Very, very fruity – juicy oranges explode throughout the mouth! A smoky note develops. Hints of dark chocolate and toasted malt.

In the press:

This is a rum of big class. Aged for more than eight years in small oak casks and aged in wine vaults of high Caribbean temperatures, this is one the best commercial rums. It is fragrant, it has oak tones and of toasted – burned yet a very agreeable (pleasant) aroma. It is sweet and thick, it is rum of taste and character, it is long in the flavour, which allows it to be felt with a few short and sweet notes, it is very tasty as a whole. Dry, with a colour old bronze, with a natural, very brilliant texture. It is an excellent rum to drink neat. It has complex aromas of wood and cane plantation that make it a world class rum. GOLD MEDAL WINNER, INTERNATIONAL SPIRITS AWARDS

A little about the craftsman: Pedro Ramon Lopez Oliver

1. Could you please explain your rum- making process?

Oliver rums acquire their rum already distilled from multiple island location around the Caribbean.
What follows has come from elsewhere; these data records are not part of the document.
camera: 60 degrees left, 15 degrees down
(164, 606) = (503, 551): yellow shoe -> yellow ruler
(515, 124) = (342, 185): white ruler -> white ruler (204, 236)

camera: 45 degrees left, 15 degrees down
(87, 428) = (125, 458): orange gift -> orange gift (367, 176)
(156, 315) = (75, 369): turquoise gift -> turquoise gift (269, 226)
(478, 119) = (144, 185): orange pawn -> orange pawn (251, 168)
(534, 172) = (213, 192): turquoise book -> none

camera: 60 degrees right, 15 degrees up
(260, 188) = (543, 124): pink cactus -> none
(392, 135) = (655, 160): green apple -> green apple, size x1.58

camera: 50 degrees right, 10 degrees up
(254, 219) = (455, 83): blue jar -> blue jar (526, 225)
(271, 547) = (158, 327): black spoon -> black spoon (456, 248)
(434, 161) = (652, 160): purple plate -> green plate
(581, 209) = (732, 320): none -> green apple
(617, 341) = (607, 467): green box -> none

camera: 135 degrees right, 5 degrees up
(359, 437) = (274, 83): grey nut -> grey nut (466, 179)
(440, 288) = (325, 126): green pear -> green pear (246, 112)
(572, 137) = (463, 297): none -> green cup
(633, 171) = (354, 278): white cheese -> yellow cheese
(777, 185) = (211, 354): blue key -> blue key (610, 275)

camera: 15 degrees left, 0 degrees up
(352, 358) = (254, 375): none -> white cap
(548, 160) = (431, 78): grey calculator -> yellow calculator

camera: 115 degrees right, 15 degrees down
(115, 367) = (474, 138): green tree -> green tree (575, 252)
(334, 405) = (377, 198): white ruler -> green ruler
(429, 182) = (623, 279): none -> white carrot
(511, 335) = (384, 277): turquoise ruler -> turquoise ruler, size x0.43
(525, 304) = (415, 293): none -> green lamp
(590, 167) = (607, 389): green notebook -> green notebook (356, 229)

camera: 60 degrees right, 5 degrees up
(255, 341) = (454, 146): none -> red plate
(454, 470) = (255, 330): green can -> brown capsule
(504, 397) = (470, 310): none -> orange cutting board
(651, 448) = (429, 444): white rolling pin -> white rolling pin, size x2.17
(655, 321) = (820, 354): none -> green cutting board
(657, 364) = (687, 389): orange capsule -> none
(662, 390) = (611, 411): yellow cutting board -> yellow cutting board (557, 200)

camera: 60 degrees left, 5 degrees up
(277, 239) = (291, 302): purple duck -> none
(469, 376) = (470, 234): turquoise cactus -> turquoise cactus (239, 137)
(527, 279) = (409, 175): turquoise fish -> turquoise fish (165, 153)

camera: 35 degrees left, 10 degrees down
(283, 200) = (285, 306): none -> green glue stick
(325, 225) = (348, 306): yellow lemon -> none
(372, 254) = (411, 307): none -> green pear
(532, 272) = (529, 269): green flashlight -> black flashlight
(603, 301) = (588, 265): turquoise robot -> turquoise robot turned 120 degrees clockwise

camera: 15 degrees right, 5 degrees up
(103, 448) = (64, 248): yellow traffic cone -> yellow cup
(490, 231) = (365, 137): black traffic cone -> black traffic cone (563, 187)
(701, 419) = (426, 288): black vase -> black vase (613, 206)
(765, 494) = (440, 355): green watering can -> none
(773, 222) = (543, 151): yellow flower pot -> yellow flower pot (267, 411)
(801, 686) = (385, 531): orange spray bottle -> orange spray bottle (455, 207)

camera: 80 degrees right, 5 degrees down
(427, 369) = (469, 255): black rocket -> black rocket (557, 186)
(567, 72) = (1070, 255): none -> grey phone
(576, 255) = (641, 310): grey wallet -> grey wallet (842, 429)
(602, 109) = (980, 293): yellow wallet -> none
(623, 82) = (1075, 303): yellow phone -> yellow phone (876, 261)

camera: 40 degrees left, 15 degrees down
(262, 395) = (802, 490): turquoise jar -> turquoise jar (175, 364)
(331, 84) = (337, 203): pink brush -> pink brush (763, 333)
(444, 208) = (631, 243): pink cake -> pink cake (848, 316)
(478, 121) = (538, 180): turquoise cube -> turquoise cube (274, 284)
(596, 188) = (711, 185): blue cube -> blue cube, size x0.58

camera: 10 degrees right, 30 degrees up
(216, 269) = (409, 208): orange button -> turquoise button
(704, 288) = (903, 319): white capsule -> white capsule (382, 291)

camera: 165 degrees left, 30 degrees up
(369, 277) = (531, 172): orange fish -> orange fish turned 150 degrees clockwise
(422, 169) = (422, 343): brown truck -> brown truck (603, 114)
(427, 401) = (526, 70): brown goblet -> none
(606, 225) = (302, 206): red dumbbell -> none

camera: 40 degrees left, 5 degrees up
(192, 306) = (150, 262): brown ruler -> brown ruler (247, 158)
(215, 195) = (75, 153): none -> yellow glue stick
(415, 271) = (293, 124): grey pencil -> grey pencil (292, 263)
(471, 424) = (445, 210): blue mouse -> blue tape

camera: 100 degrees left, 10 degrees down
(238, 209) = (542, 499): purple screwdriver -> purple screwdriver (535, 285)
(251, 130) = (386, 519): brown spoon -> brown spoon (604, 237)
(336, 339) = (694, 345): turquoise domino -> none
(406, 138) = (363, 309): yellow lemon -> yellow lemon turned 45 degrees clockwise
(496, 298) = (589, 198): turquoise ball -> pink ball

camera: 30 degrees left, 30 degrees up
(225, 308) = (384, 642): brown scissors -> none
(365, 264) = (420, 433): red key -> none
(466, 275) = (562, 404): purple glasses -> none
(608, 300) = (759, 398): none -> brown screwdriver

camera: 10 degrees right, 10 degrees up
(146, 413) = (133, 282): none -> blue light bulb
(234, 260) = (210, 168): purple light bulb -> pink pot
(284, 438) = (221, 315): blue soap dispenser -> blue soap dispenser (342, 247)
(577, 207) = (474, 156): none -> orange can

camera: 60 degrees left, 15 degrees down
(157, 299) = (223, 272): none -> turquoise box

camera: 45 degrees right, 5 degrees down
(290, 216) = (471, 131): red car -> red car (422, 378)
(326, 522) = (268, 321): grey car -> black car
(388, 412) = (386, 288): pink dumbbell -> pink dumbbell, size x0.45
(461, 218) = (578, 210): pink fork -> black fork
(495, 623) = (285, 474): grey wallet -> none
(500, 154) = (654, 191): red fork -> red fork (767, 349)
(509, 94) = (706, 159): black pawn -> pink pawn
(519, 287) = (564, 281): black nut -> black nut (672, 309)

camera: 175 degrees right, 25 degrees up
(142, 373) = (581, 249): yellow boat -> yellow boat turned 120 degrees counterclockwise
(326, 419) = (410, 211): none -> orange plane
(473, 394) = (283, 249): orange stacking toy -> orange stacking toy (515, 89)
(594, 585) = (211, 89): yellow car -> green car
The reason being they can choose the best quality product from the island that has had the best year for sugar cane production.

Hurricanes, floods and earthquakes have damaged the Dominican republic and many other Caribbean islands over time. If you had your own sugar cane crop destroyed then your production ceases for that season, something that can’t happen.

2. What’s one thing everyone should know about rum production?

The majority of producers are now at such a size that commercial operations have taken over what was once a hand crafted process. Oliver rums still hand fill every bottle, hand stick all the labels, hand place the lids and corks. It is this time honoured tradition that hasn’t changed for 200 years.

3. What are some classic food and rum pairings and what are your favourite rum based drinks?

A dark 100% chocolate and an aged rum over 15 years is an amazing pairing. Another favourite is homemade quality vanilla ice-cream with Cubaney white rum poured over the top. The vanilla and chocolate notes are a match made in heaven. I’m a sucker for a quality daiquiri, dark and stormy, Boston sidecar is now on my top 3 cocktails.

4. Besides your own rum, what are some of your favourite rums? What do you like about them?

Eldorado 12 year, Montecristo, Quorhum, Opthimus full range, Unihq, English harbour 10 year, Shipwrecked spiced. They all represent quality, absolute quality made rums. Nothing flashy, no mass production with gimmicks, just quality rum.